What's confusing me is that pings at low rate work fine.
So this seems to be something related to, maybe, sending a lot of data in a short time window or something. I haven't caught it in the act yet.
Starting to wonder if it's the TCP/UDP checksum offload block as nothing else is jumping out at me. Bypassing that and we'll see if things work better.
Yeeep it was the offload. Bypassed the offload and a *debug* binary is now pushing 704 Mbps of iperf traffic.
I can only imagine how fast a release build with less buggy checksum offload will be.
Very interesting.
It's *not* the offload per se. the offload is just triggering it.

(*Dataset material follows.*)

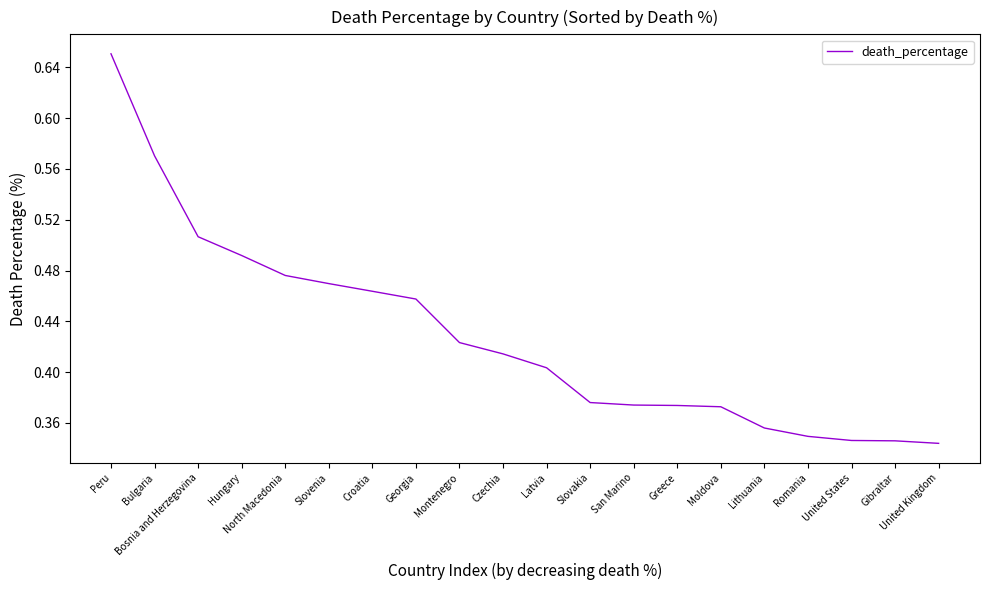

Between North Macedonia and Peru, which is larger?

Peru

All of my frames have four trailing 0x00 bytes, and the offload's calculated checksum is off by 0x04, consistently.
I suspect that somewhere further up the chain the 32 vs 64 bit path is adding trailing data to frames that shouldn't be there.
Waiting for a LA to compile into that part of the design but at a high level I can see the bug now. The MDMA is rounding the frame up to a 64 bit boundary while writing to the TX FIFO.

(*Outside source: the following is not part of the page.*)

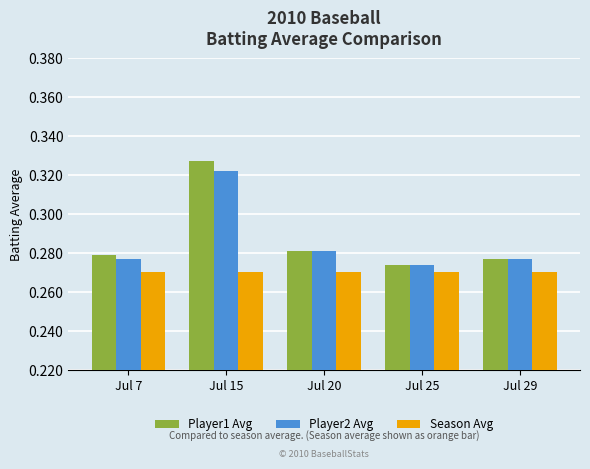

The Player1 Avg series shows 0.5 at Jul 20. True or false?

False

This is OK, the existing datapath roundsd up to a 32 bit boundary already, and I had a register in the TX buffer where I write the *actual* frame length so I know to ignore the trailing padding.
Something there probably didn't account for a >= vs == case or something so once you add more than one word of padding it probably breaks something.
aaaaand there it is. Expected frame length (set by writing to FETHTX.LENGTH) is 5d4, we send 5d8 bytes of data, *and those extra bytes got pushed into the fifo*.
Hmmm.
There might be two bugs, not just one.
Iperf now works (at 766 Mbps!) but SSH doesn't.
Looks like the last byte is being truncated from at least some SSH TCP segments. Probably my fix is incomplete...
Aaand fixed. SSH works again.
Iperf: 766 Mbps
SFTP /dev/zero: 32.6 MB/s (260.8 Mbps)
SFTP QSPI flash: 14.6 MB/s (116.8 Mbps)
This is using 64-bit transfers for MCU -> FPGA transactions on Ethernet transmit only, everything else still 32 bit.